Bolometric Flux Estimation for Cool Evolved Stars

TL;DR

This paper improves the estimation of bolometric fluxes for cool evolved stars using modern spectral templates and reddening corrections, enhancing accuracy over previous methods based on broad-band photometry.

Contribution

Recalibrates the F_BOL versus F_2.2um relationship with updated spectral templates and reddening estimation, improving flux prediction accuracy for cool evolved stars.

Findings

F_BOL predictions are about 11% lower than previous estimates.

Recalibration enhances the utility of broad-band photometry for flux estimation.

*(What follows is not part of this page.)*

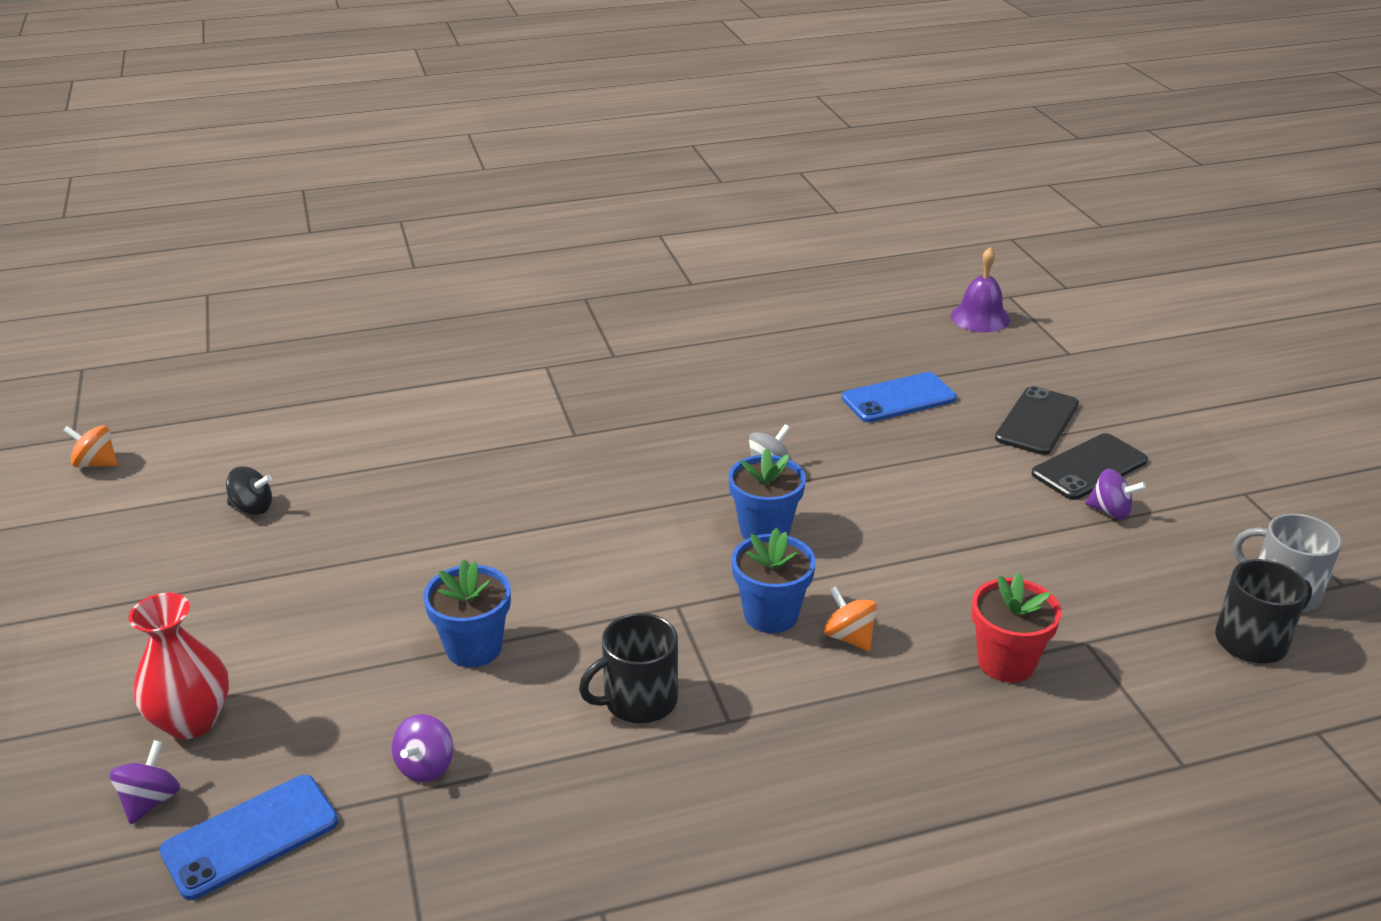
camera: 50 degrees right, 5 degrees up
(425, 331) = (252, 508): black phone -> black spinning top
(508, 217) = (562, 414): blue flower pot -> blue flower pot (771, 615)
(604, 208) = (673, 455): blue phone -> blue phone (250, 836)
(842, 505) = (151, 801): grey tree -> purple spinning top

Incorporates empirical spectral templates and reddening in SED fitting.

Abstract

Estimation of bolometric fluxes (F_BOL) is an essential component of stellar effective temperature determination with optical and near-infrared interferometry. Reliable estimation of F_BOL simply from broad-band K-band photometry data is a useful tool in those cases were contemporaneous and/or wide-range photometry is unavailable for a detailed spectral energy distribution (SED) fit, as was demonstrated in Dyck et al. (1974). Recalibrating the intrinsic F_BOL versus observed F_2.2um relationship of that study with modern SED fitting routines, which incorporate the significantly non-blackbody, empirical spectral templates of the INGS spectral library (an update of the library in Pickles 1998) and estimation of reddening, serves to greatly improve the accuracy and observational utility of this relationship. We find that F_BOL values predicted are roughly 11% less than the corresponding values predicted in Dyck et al. (1974), indicating the effects of SED absorption features across bolometric flux curves.